I like to work at home, and my set up at home is almost at good as work, but due to less distractions it can be better. When I created a TFS workspace for my home computer (was Vista, now Windows 7), I got the latest source, built it, and all was good… almost. It did not run. We are building an ASP.NET application and when running under the ASP.NET Development Server (WebDev.WebServer.exe) I would get sent to this error page, which told me nothing useful about why it was failing.
This was irritating, but didn’t really bother me because I could work around it quite quickly. I opened the Web properties of the ASP.NET Web Application project (right click the project, select Properties and then the Web tab on the left) and set it to run from the Local IIS (Internet Information Services) Web server. The only issue this had was I must run Visual Studio as an Administrator since I have User Account Control (UAC) enabled, and I don’t get Edit and Continue.

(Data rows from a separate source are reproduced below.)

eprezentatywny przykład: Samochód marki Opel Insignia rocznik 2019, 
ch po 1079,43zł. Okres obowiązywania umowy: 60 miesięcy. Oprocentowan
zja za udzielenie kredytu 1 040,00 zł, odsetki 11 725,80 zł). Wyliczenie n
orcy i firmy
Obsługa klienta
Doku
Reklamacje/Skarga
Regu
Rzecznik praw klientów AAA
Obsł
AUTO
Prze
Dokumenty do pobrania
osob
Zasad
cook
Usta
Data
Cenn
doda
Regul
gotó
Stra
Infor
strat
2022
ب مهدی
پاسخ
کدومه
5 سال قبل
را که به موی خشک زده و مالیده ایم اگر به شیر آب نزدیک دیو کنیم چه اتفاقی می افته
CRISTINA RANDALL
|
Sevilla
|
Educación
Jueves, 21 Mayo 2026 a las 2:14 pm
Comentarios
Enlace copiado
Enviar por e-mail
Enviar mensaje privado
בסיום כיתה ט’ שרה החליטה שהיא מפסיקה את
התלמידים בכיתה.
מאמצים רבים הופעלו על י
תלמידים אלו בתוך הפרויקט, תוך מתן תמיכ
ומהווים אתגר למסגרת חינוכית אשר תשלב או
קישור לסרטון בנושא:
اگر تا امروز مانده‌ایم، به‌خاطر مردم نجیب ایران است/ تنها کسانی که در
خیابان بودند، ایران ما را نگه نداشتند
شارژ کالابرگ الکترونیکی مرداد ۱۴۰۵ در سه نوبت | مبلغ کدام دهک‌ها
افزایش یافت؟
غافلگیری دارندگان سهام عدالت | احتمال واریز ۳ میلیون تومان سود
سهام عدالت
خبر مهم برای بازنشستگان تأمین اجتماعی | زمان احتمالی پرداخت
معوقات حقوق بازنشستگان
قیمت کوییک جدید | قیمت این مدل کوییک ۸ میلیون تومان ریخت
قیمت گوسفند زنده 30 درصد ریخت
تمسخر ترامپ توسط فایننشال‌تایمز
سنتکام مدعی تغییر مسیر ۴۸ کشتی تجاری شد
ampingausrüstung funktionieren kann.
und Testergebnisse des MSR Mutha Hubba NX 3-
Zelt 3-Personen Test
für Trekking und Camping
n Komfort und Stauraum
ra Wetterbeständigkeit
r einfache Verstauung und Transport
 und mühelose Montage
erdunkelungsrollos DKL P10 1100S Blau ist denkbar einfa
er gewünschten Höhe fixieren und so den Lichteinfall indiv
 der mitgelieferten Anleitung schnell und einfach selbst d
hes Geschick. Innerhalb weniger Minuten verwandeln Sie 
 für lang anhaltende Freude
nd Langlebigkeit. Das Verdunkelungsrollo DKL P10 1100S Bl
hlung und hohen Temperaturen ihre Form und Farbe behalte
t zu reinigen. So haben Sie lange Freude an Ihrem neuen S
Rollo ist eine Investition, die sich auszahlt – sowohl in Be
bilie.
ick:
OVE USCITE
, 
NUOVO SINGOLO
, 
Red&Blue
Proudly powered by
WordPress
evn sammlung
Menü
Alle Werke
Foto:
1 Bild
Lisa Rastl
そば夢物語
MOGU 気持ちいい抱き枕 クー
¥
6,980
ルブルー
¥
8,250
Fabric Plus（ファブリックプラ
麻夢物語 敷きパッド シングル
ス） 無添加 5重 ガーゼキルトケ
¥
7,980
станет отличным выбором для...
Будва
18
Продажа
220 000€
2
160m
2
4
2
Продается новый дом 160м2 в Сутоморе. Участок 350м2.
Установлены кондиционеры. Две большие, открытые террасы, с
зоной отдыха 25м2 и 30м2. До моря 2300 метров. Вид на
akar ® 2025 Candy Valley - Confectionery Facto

Today however, this won’t do. Today I want to create a new workspace on my home machine to work on multiple unrelated things at the same time. Multiple workspaces is a great productivity boost, from reproducing issues locally in an unchanged environment, to running units tests or other long running processes and working on something else while they are chugging away. I do not want to create multiple virtual directories in IIS, although I could. One of the things I like about the environments I have set up, is that they allow virtually no configuration on any PC you want to use, as long as you have Visual Studio with Team Explorer, you are ready to develop. And our rich wiki requires OneNote and that is all. Both enable also enable working offline and starting new developers or changing PCs is very easy. I thought it might be related to UAC or the firewall, but after a quick look around and I found ASP.NET Developer server not working which lead to IE won’t connect to asp.net server which had the solution. Opening up Notepad as Administrator (since I have UAC on) loading the C:\Windows\System32\drivers\etc\hosts file and commenting out the line ::1 localhost, restart only the browser instance that failed and all is working.
Now Visual Studio does not need to run as Administrator, I do not need to configure IIS, I can have Edit and Continue and multiple workspaces all running completely independently.